A partir da avaliação da plenária sobre a Política de Formação Sindical, as delegadas e delegados aprovaram que o ANDES-SN envide esforços para rearticular o Fórum Sindical, Popular e da Juventude e a CNESF, na perspectiva de ampliar a construção de luta e unidade com a classe trabalhadora. Ao mesmo tempo, caberá ao ANDES-SN propor e articular com o Fonasefe, os fóruns dos(as) servidores(as) públicos(as) dos estados, e com o setor das IEES-IMES-IDES a realização do II Encontro Nacional dos Trabalhadores(as) do Setor Público. Também foi dado destaque para a construção do curso nacional de formação política com o tema “60 anos da ditadura-militar empresarial, temário que também fará parte do Seminário Nacional da política de história do Movimento Docente no ano que completamos 60 anos da Ditadura Militar-empresarial no Brasil.
A solidariedade de classe foi a tônica do nosso congresso, quando as(os) delegadas(os) não titubearam em seguir apoiando financeiramente diferentes movimentos sociais, e nesta conjuntura, em especial, o Sindicato dos Profissionais de Educação do Estado do Rio de Janeiro (SEPE-RJ) que foram fortemente impactados com multas depois de um fundamental movimento paredista de 2016.

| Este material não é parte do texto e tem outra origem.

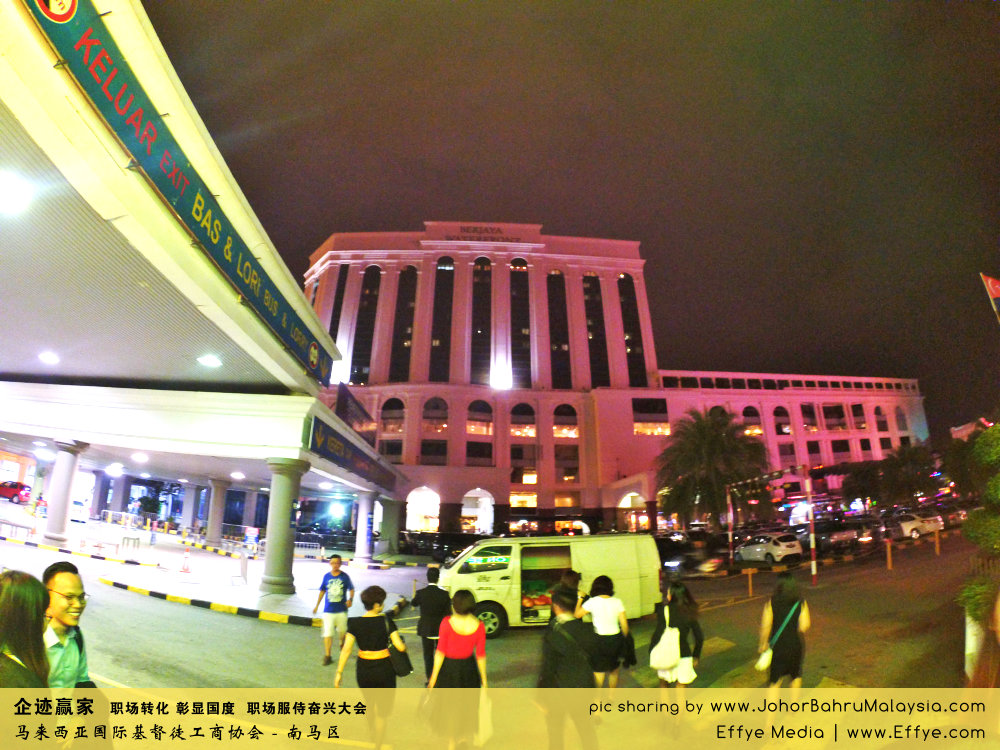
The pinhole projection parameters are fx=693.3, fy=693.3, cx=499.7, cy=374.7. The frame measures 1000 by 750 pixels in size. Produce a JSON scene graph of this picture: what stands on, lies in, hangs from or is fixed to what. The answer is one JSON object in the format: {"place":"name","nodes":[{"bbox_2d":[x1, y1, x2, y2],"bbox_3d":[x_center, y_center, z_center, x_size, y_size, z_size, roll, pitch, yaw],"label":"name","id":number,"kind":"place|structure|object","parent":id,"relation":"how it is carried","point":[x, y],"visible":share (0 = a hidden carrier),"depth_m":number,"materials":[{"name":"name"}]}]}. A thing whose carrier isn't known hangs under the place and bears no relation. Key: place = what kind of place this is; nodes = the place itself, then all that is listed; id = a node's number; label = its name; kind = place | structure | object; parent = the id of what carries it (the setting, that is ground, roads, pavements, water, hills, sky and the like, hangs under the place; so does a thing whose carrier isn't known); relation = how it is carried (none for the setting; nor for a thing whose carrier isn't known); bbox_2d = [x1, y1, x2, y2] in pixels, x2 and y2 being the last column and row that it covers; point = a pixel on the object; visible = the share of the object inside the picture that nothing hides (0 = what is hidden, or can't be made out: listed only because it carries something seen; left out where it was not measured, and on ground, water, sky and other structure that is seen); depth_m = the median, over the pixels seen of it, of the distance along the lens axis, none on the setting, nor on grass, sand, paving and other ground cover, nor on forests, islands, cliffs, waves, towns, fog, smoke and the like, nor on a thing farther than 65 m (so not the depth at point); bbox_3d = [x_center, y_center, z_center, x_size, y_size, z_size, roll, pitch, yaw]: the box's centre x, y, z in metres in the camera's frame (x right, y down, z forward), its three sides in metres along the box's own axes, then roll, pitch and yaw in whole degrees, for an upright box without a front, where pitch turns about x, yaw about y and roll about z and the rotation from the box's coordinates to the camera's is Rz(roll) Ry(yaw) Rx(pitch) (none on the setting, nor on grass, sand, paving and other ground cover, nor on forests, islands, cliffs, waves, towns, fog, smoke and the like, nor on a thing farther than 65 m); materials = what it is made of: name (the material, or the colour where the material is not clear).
{"place":"outdoors","nodes":[
{"label":"outdoors","id":0,"kind":"place"},
{"bbox_2d":[0,0,410,573],"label":"building","id":1,"kind":"structure","parent":0,"point":[290,433],"materials":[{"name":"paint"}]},
{"bbox_2d":[0,172,31,211],"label":"ceiling light","id":2,"kind":"object","parent":1,"relation":"attached to","point":[9,190],"visible":0.98,"depth_m":8.76,"materials":[{"name":"white"}]},
{"bbox_2d":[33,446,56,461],"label":"ceiling light","id":3,"kind":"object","parent":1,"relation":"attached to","point":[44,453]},
{"bbox_2d":[38,351,59,364],"bbox_3d":[-10.689,-0.389,16.437,0.526,0.176,0.518,0,-13,0],"label":"ceiling light","id":4,"kind":"object","parent":1,"relation":"attached to","point":[50,358],"visible":0.98,"depth_m":16.35,"materials":[{"name":"white"}]},
{"bbox_2d":[106,464,122,475],"bbox_3d":[-16.924,4.204,30.386,0.808,0.390,0.802,0,-13,0],"label":"ceiling lamp","id":5,"kind":"object","parent":1,"relation":"attached to","point":[116,469],"visible":0.98,"depth_m":30.20,"materials":[{"name":"white"}]},
{"bbox_2d":[131,451,148,461],"bbox_3d":[-13.043,2.976,25.106,0.688,0.255,0.684,0,-13,0],"label":"ceiling light","id":6,"kind":"object","parent":1,"relation":"attached to","point":[141,456],"visible":0.98,"depth_m":24.97,"materials":[{"name":"white"}]},
{"bbox_2d":[22,0,334,385],"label":"banner sign","id":7,"kind":"object","parent":1,"relation":"attached to","point":[100,95],"visible":0.97,"depth_m":9.74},
{"bbox_2d":[197,354,221,367],"bbox_3d":[-6.441,-0.302,15.377,0.604,0.178,0.581,0,-13,0],"label":"ceiling light","id":8,"kind":"object","parent":1,"relation":"attached to","point":[210,360],"visible":0.98,"depth_m":15.28,"materials":[{"name":"white"}]},
{"bbox_2d":[230,471,244,479],"bbox_3d":[-10.581,4.087,27.930,0.692,0.240,0.702,0,-13,0],"label":"ceiling light","id":9,"kind":"object","parent":1,"relation":"attached to","point":[239,475],"visible":0.98,"depth_m":27.80,"materials":[{"name":"white"}]},
{"bbox_2d":[308,415,395,488],"bbox_3d":[-5.038,2.919,24.545,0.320,0.980,7.948,0,-13,0],"label":"sign","id":10,"kind":"object","parent":1,"relation":"attached to","point":[326,450],"visible":0.95,"depth_m":23.53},
{"bbox_2d":[335,384,374,437],"bbox_3d":[-5.935,1.721,28.417,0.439,1.797,3.863,0,-13,0],"label":"sign","id":11,"kind":"object","parent":1,"relation":"attached to","point":[338,408],"visible":0.84,"depth_m":28.11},
{"bbox_2d":[1,509,426,620],"label":"pavement","id":12,"kind":"structure","parent":0,"point":[251,601],"materials":[{"name":"concrete"}]},
{"bbox_2d":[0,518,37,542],"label":"barrier","id":13,"kind":"object","parent":12,"relation":"on","point":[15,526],"visible":0.91,"depth_m":26.15,"materials":[{"name":"metal"}]},
{"bbox_2d":[41,439,88,546],"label":"column","id":14,"kind":"structure","parent":12,"relation":"on","point":[65,501],"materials":[{"name":"stone"}]},
{"bbox_2d":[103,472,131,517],"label":"column","id":15,"kind":"structure","parent":12,"relation":"on","point":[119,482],"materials":[{"name":"grey paint"}]},
{"bbox_2d":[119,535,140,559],"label":"barrier","id":16,"kind":"object","parent":12,"relation":"on","point":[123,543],"visible":0.98,"depth_m":24.34,"materials":[{"name":"metal"}]},
{"bbox_2d":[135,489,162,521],"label":"tree","id":17,"kind":"object","parent":12,"relation":"on","point":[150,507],"visible":0.9,"depth_m":45.76,"materials":[{"name":"green plant"}]},
{"bbox_2d":[179,546,191,573],"bbox_3d":[-9.217,5.436,20.327,0.386,0.761,0.423,0,-13,0],"label":"traffic cone","id":18,"kind":"object","parent":12,"relation":"on","point":[185,570],"visible":0.99,"depth_m":20.27,"materials":[{"name":"orange plastic"}]},
{"bbox_2d":[189,485,211,537],"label":"column","id":19,"kind":"structure","parent":12,"relation":"on","point":[201,515],"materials":[{"name":"stone"}]},
{"bbox_2d":[205,476,229,544],"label":"column","id":20,"kind":"structure","parent":12,"relation":"on","point":[214,540],"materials":[{"name":"grey paint"}]},
{"bbox_2d":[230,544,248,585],"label":"barrier","id":21,"kind":"object","parent":12,"relation":"on","point":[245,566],"visible":0.98,"depth_m":19.51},
{"bbox_2d":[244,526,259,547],"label":"sign","id":22,"kind":"object","parent":12,"relation":"on","point":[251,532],"visible":0.94,"depth_m":27.82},
{"bbox_2d":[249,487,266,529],"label":"column","id":23,"kind":"structure","parent":12,"relation":"on","point":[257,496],"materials":[{"name":"grey paint"}]},
{"bbox_2d":[260,457,305,593],"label":"column","id":24,"kind":"structure","parent":12,"relation":"on","point":[286,503],"depth_m":17.39,"materials":[{"name":"stone"}]},
{"bbox_2d":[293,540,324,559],"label":"barrier","id":25,"kind":"object","parent":12,"relation":"on","point":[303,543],"visible":0.72,"depth_m":30.16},
{"bbox_2d":[354,489,374,561],"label":"column","id":26,"kind":"structure","parent":12,"relation":"on","point":[361,528],"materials":[{"name":"white paint"}]},
{"bbox_2d":[378,497,399,554],"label":"column","id":27,"kind":"structure","parent":12,"relation":"on","point":[384,522],"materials":[{"name":"paint"}]},
{"bbox_2d":[0,521,997,749],"label":"road","id":28,"kind":"structure","parent":0,"point":[270,631],"materials":[{"name":"grey asphalt"}]},
{"bbox_2d":[0,568,53,747],"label":"woman","id":29,"kind":"object","parent":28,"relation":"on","point":[25,585],"visible":0.98,"depth_m":2.86},
{"bbox_2d":[40,559,110,749],"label":"man","id":30,"kind":"object","parent":28,"relation":"on","point":[65,580],"visible":0.81,"depth_m":3.90},
{"bbox_2d":[0,535,157,568],"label":"curb","id":31,"kind":"structure","parent":28,"relation":"on","point":[36,545],"depth_m":22.30,"materials":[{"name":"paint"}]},
{"bbox_2d":[101,579,320,625],"bbox_3d":[-5.798,4.909,14.804,6.584,0.241,2.080,-4,-13,18],"label":"curb","id":32,"kind":"structure","parent":28,"relation":"on","point":[135,589],"depth_m":14.44,"materials":[{"name":"black concrete"}]},
{"bbox_2d":[313,554,353,665],"bbox_3d":[-2.409,3.422,10.105,0.559,1.494,0.668,-4,-13,18],"label":"man","id":33,"kind":"object","parent":28,"relation":"on","point":[332,606],"visible":1,"depth_m":9.98},
{"bbox_2d":[338,582,407,749],"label":"woman","id":34,"kind":"object","parent":28,"relation":"on","point":[373,616],"visible":0.92,"depth_m":6.21},
{"bbox_2d":[384,612,411,676],"bbox_3d":[-0.977,2.557,6.489,0.258,0.475,0.373,0,-13,0],"label":"black handbag","id":35,"kind":"object","parent":34,"relation":"hanging from","point":[406,671],"visible":0.77,"depth_m":6.38,"materials":[{"name":"black leather"}]},
{"bbox_2d":[410,563,450,681],"bbox_3d":[-0.829,3.036,8.386,0.612,1.522,0.575,0,-13,0],"label":"man","id":36,"kind":"object","parent":28,"relation":"on","point":[433,599],"visible":0.84,"depth_m":8.27},
{"bbox_2d":[426,587,488,749],"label":"woman","id":37,"kind":"object","parent":28,"relation":"on","point":[456,631],"visible":0.99,"depth_m":5.97},
{"bbox_2d":[476,692,493,745],"bbox_3d":[-0.154,2.942,5.954,0.198,0.385,0.340,0,-13,0],"label":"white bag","id":38,"kind":"object","parent":37,"relation":"in","point":[487,732],"visible":0.55,"depth_m":5.89,"materials":[{"name":"white"}]},
{"bbox_2d":[439,531,663,636],"bbox_3d":[0.780,3.872,13.057,4.961,1.865,1.814,2,-13,-10],"label":"white van","id":39,"kind":"object","parent":28,"relation":"on","point":[506,580],"visible":0.76,"depth_m":12.33,"materials":[{"name":"white metal"}]},
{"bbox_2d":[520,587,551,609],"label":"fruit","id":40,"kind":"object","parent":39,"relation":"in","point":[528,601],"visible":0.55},
{"bbox_2d":[536,580,598,749],"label":"man","id":41,"kind":"object","parent":28,"relation":"on","point":[564,616],"visible":0.99,"depth_m":5.52},
{"bbox_2d":[558,569,582,604],"bbox_3d":[0.887,3.136,8.755,0.508,1.361,0.639,0,-13,0],"label":"person","id":42,"kind":"object","parent":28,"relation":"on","point":[568,578],"visible":0.26,"depth_m":8.83},
{"bbox_2d":[581,573,631,693],"bbox_3d":[1.133,2.951,7.548,0.562,1.427,0.715,0,-13,0],"label":"woman","id":43,"kind":"object","parent":28,"relation":"on","point":[605,606],"visible":0.84,"depth_m":7.42},
{"bbox_2d":[648,578,701,732],"bbox_3d":[1.772,2.855,7.059,0.600,1.513,0.767,0,-13,0],"label":"woman","id":44,"kind":"object","parent":28,"relation":"on","point":[684,620],"visible":0.75,"depth_m":6.92},
{"bbox_2d":[648,602,679,670],"bbox_3d":[1.634,2.614,6.843,0.309,0.571,0.440,0,-13,0],"label":"white bag","id":45,"kind":"object","parent":44,"relation":"hanging from","point":[665,654],"visible":0.91,"depth_m":6.70,"materials":[{"name":"white"}]},
{"bbox_2d":[654,533,725,576],"bbox_3d":[6.234,6.338,24.195,1.837,1.666,5.176,0,-13,0],"label":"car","id":46,"kind":"object","parent":28,"relation":"on","point":[675,559],"visible":0.67,"depth_m":22.98,"materials":[{"name":"black"}]},
{"bbox_2d":[745,567,754,596],"bbox_3d":[6.448,5.351,17.920,0.203,0.849,0.210,0,-13,0],"label":"bollard","id":47,"kind":"object","parent":28,"relation":"on","point":[750,578],"visible":0.99,"depth_m":17.86,"materials":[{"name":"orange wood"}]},
{"bbox_2d":[734,531,803,564],"bbox_3d":[11.254,7.341,29.231,1.650,1.423,3.957,4,-13,-18],"label":"white car","id":48,"kind":"object","parent":28,"relation":"on","point":[758,549],"visible":0.97,"depth_m":28.03,"materials":[{"name":"white metal"}]},
{"bbox_2d":[729,467,815,584],"bbox_3d":[8.962,5.130,23.039,1.222,3.808,4.941,2,-13,-10],"label":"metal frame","id":49,"kind":"object","parent":28,"relation":"on","point":[808,480],"visible":0.95,"depth_m":21.59,"materials":[{"name":"red"}]},
{"bbox_2d":[757,575,808,697],"bbox_3d":[3.020,2.916,7.357,0.569,1.480,0.751,0,-13,0],"label":"woman","id":50,"kind":"object","parent":28,"relation":"on","point":[773,608],"visible":0.87,"depth_m":7.22},
{"bbox_2d":[755,646,772,671],"bbox_3d":[2.851,2.988,7.408,0.176,0.280,0.403,-7,-15,28],"label":"white handbag","id":51,"kind":"object","parent":50,"relation":"hanging from","point":[762,660],"visible":0.68,"depth_m":7.32,"materials":[{"name":"white"}]},
{"bbox_2d":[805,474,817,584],"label":"pole","id":52,"kind":"object","parent":28,"relation":"on","point":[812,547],"visible":0.97,"depth_m":20.41,"materials":[{"name":"metal"}]},
{"bbox_2d":[806,518,861,551],"bbox_3d":[14.908,7.550,32.067,1.759,1.611,4.569,0,-13,0],"label":"car","id":53,"kind":"object","parent":28,"relation":"on","point":[843,532],"visible":0.81,"depth_m":30.57,"materials":[{"name":"metal"}]},
{"bbox_2d":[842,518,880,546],"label":"car","id":54,"kind":"object","parent":28,"relation":"on","point":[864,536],"visible":0.62,"depth_m":31.96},
{"bbox_2d":[885,539,893,569],"bbox_3d":[11.526,5.340,20.536,0.200,0.977,0.210,0,-13,0],"label":"bollard","id":55,"kind":"object","parent":28,"relation":"on","point":[889,559],"visible":0.99,"depth_m":20.49,"materials":[{"name":"orange"}]},
{"bbox_2d":[884,510,943,540],"bbox_3d":[20.335,7.815,35.483,1.757,1.584,4.696,0,-13,0],"label":"white car","id":56,"kind":"object","parent":28,"relation":"on","point":[907,526],"visible":0.76,"depth_m":33.96,"materials":[{"name":"white metal"}]},
{"bbox_2d":[934,528,941,554],"bbox_3d":[14.394,5.519,22.800,0.169,0.958,0.176,0,-13,0],"label":"bollard","id":57,"kind":"object","parent":28,"relation":"on","point":[936,547],"visible":0.99,"depth_m":22.76,"materials":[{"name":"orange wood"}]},
{"bbox_2d":[938,504,969,526],"bbox_3d":[23.859,7.902,37.890,1.827,1.757,5.009,0,-13,0],"label":"car","id":58,"kind":"object","parent":28,"relation":"on","point":[963,515],"visible":0.36,"depth_m":36.47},
{"bbox_2d":[144,0,999,442],"label":"sky","id":59,"kind":"structure","parent":0,"point":[144,1],"materials":[{"name":"black"}]},
{"bbox_2d":[300,229,926,536],"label":"building","id":60,"kind":"structure","parent":0,"point":[854,429],"materials":[{"name":"pink paint"}]},
{"bbox_2d":[329,264,348,341],"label":"window","id":61,"kind":"structure","parent":60,"relation":"in","point":[342,284],"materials":[{"name":"glass"}]},
{"bbox_2d":[350,268,382,384],"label":"window","id":62,"kind":"structure","parent":60,"relation":"in","point":[377,278],"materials":[{"name":"glass"}]},
{"bbox_2d":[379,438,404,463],"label":"window","id":63,"kind":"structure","parent":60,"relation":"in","point":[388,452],"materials":[{"name":"black glass"}]},
{"bbox_2d":[380,398,405,435],"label":"arched window","id":64,"kind":"structure","parent":60,"relation":"in","point":[392,410],"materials":[{"name":"glass"}]},
{"bbox_2d":[390,267,418,380],"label":"window","id":65,"kind":"structure","parent":60,"relation":"in","point":[408,314],"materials":[{"name":"glass"}]},
{"bbox_2d":[406,487,440,532],"bbox_3d":[-5.728,10.626,51.409,4.060,4.782,1.687,0,-13,0],"label":"arched doorway","id":66,"kind":"structure","parent":60,"relation":"in","point":[413,503],"depth_m":51.69,"materials":[{"name":"white"}]},
{"bbox_2d":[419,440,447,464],"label":"window","id":67,"kind":"structure","parent":60,"relation":"in","point":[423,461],"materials":[{"name":"glass"}]},
{"bbox_2d":[421,397,447,432],"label":"arched window","id":68,"kind":"structure","parent":60,"relation":"in","point":[427,408],"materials":[{"name":"glass"}]},
{"bbox_2d":[429,256,454,379],"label":"window","id":69,"kind":"structure","parent":60,"relation":"in","point":[450,272],"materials":[{"name":"glass"}]},
{"bbox_2d":[461,489,494,534],"bbox_3d":[-1.820,10.898,51.226,3.944,4.907,1.751,0,-13,0],"label":"archway","id":70,"kind":"object","parent":60,"relation":"in","point":[479,490],"visible":0.8,"depth_m":51.50,"materials":[{"name":"white paint"}]},
{"bbox_2d":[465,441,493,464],"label":"window","id":71,"kind":"structure","parent":60,"relation":"in","point":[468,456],"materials":[{"name":"glass"}]},
{"bbox_2d":[466,399,494,434],"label":"arched window","id":72,"kind":"structure","parent":60,"relation":"in","point":[475,429],"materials":[{"name":"glass"}]},
{"bbox_2d":[470,256,492,384],"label":"window","id":73,"kind":"structure","parent":60,"relation":"in","point":[477,276],"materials":[{"name":"glass"}]},
{"bbox_2d":[449,225,522,240],"bbox_3d":[-1.221,-12.492,62.070,9.616,1.564,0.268,0,-13,0],"label":"building sign","id":74,"kind":"object","parent":60,"relation":"attached to","point":[485,230],"visible":0.96,"depth_m":62.03,"materials":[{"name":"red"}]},
{"bbox_2d":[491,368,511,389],"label":"floodlight","id":75,"kind":"object","parent":60,"relation":"attached to","point":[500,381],"visible":0.97,"depth_m":53.37,"materials":[{"name":"white"}]},
{"bbox_2d":[509,256,532,387],"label":"window","id":76,"kind":"structure","parent":60,"relation":"in","point":[522,278],"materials":[{"name":"glass"}]},
{"bbox_2d":[510,402,536,437],"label":"arched window","id":77,"kind":"structure","parent":60,"relation":"in","point":[528,410],"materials":[{"name":"glass"}]},
{"bbox_2d":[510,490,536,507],"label":"window","id":78,"kind":"structure","parent":60,"relation":"in","point":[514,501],"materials":[{"name":"yellow glass"}]},
{"bbox_2d":[511,446,538,483],"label":"window","id":79,"kind":"structure","parent":60,"relation":"in","point":[514,456],"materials":[{"name":"black glass"}]},
{"bbox_2d":[546,271,571,387],"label":"window","id":80,"kind":"structure","parent":60,"relation":"in","point":[566,366],"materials":[{"name":"glass"}]},
{"bbox_2d":[553,404,578,437],"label":"arched window","id":81,"kind":"structure","parent":60,"relation":"in","point":[560,433],"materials":[{"name":"glass"}]},
{"bbox_2d":[555,446,579,481],"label":"window","id":82,"kind":"structure","parent":60,"relation":"in","point":[564,473],"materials":[{"name":"glass"}]},
{"bbox_2d":[581,272,609,385],"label":"window","id":83,"kind":"structure","parent":60,"relation":"in","point":[593,335],"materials":[{"name":"glass"}]},
{"bbox_2d":[617,272,647,386],"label":"window","id":84,"kind":"structure","parent":60,"relation":"in","point":[622,293],"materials":[{"name":"glass"}]},
{"bbox_2d":[618,491,647,532],"bbox_3d":[9.985,10.873,51.116,2.992,4.619,3.398,0,-13,0],"label":"archway","id":85,"kind":"object","parent":60,"relation":"in","point":[622,503],"visible":0.67,"depth_m":51.28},
{"bbox_2d":[632,397,669,435],"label":"window","id":86,"kind":"structure","parent":60,"relation":"in","point":[636,421],"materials":[{"name":"glass"}]},
{"bbox_2d":[741,405,762,434],"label":"arched window","id":87,"kind":"structure","parent":60,"relation":"in","point":[748,408],"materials":[{"name":"black glass"}]},
{"bbox_2d":[772,406,791,434],"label":"arched window","id":88,"kind":"structure","parent":60,"relation":"in","point":[783,425],"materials":[{"name":"black glass"}]},
{"bbox_2d":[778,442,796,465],"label":"window","id":89,"kind":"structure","parent":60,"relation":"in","point":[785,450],"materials":[{"name":"black glass"}]},
{"bbox_2d":[800,404,818,432],"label":"window","id":90,"kind":"structure","parent":60,"relation":"in","point":[812,425],"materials":[{"name":"black glass"}]},
{"bbox_2d":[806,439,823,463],"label":"window","id":91,"kind":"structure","parent":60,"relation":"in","point":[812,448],"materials":[{"name":"black glass"}]},
{"bbox_2d":[822,404,847,431],"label":"window","id":92,"kind":"structure","parent":60,"relation":"in","point":[829,410],"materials":[{"name":"glass"}]},
{"bbox_2d":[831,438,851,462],"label":"window","id":93,"kind":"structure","parent":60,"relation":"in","point":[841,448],"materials":[{"name":"black glass"}]},
{"bbox_2d":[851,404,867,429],"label":"window","id":94,"kind":"structure","parent":60,"relation":"in","point":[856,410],"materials":[{"name":"black glass"}]},
{"bbox_2d":[873,405,888,431],"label":"arched window","id":95,"kind":"structure","parent":60,"relation":"in","point":[883,427],"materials":[{"name":"black glass"}]},
{"bbox_2d":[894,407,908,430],"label":"arched window","id":96,"kind":"structure","parent":60,"relation":"in","point":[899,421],"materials":[{"name":"grey glass"}]},
{"bbox_2d":[979,272,999,322],"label":"flag","id":97,"kind":"object","parent":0,"point":[996,286],"visible":0.97,"depth_m":12.10,"materials":[{"name":"red fabric"}]},
{"label":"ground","id":98,"kind":"structure","parent":0},
{"bbox_2d":[0,480,30,503],"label":"red car","id":99,"kind":"object","parent":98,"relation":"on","point":[13,484],"visible":0.93,"depth_m":37.15,"materials":[{"name":"red metal"}]},
{"bbox_2d":[655,407,770,531],"bbox_3d":[10.741,5.506,35.025,6.298,8.062,6.212,0,-13,0],"label":"palm tree","id":100,"kind":"object","parent":98,"relation":"on","point":[715,444],"visible":0.97,"depth_m":34.42,"materials":[{"name":"plant"}]},
{"bbox_2d":[840,462,885,509],"bbox_3d":[27.226,9.212,51.183,3.996,5.344,4.044,-9,-15,34],"label":"tree","id":101,"kind":"object","parent":98,"relation":"on","point":[864,488],"visible":0.89,"depth_m":50.61,"materials":[{"name":"green plant"}]},
{"bbox_2d":[879,444,937,505],"bbox_3d":[28.341,7.773,47.716,4.241,5.987,4.240,-11,-17,40],"label":"tree","id":102,"kind":"object","parent":98,"relation":"on","point":[909,467],"visible":0.92,"depth_m":47.18,"materials":[{"name":"green plant"}]},
{"bbox_2d":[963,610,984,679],"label":"planter","id":103,"kind":"object","parent":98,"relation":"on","point":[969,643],"visible":0.62,"depth_m":7.76,"materials":[{"name":"white"}]},
{"bbox_2d":[955,422,999,632],"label":"shrub","id":104,"kind":"object","parent":98,"relation":"on","point":[982,440],"visible":0.96,"depth_m":8.56,"materials":[{"name":"green plant"}]},
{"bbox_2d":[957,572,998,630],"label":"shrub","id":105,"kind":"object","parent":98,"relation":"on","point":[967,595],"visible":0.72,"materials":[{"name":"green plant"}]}
]}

Um outro tema que inflamou o plenário foi a discussão sobre o cabimento ou não de realização de atividades virtuais no âmbito dos Grupos de Trabalho, que teve ampla discussão e deliberação em defesa da presencialidade, o que sustenta a nossa concepção sindical. Foi expressiva a entoação das(os) congressistas: Eu sou do ANDES, sou radical, eu vou à luta de forma presencial!
No debate sobre Políticas de Classe para as Questões Étnico-raciais, de Gênero e Diversidade Sexual, o Congresso aprovou a realização de uma campanha nacional de combate ao racismo no ensino superior, com ações de incidência pela efetiva implantação da Lei n.o 10.639/2003 e Lei n.o 12.711/2012. Essa aprovação é fundamental para aprofundarmos a luta de enfrentamento ao racismo estrutural que marca a vida de professoras e professores negras, negres e negros que sofrem cotidianamente em nossas
universidades, Institutos e Cefets.
Entre os intensos debates e discussões do 42o Congresso do ANDES-SN, os e as congressistas vivenciaram momentos de extrema emoção com a música do artista Rodger Rogério, professor aposentado da UFC, um dos maiores cantores e compositores do Ceará, preso político que resistiu à ditadura militar-empresarial brasileira. E se a luta e a determinação são essenciais para a construção do plano de lutas que nos animará ao longo da próxima quadra, é com a poesia de um militante que nos deixou que reforçamos o sentido de tudo que aqui estamos construindo:
Seguiremos firmes o caminhar nas veredas que a base decidir atravessar, combatendo o reformismo dos governos e o neoliberalismo do mercado, Jamais nos renderemos ao rentismo, faremos os enfrentamentos necessários juntes da classe e pela base até derrotarmos o capitalismo.
(em memória de Alex Santos)
Fortaleza, Ceará, 1o de março de 2024.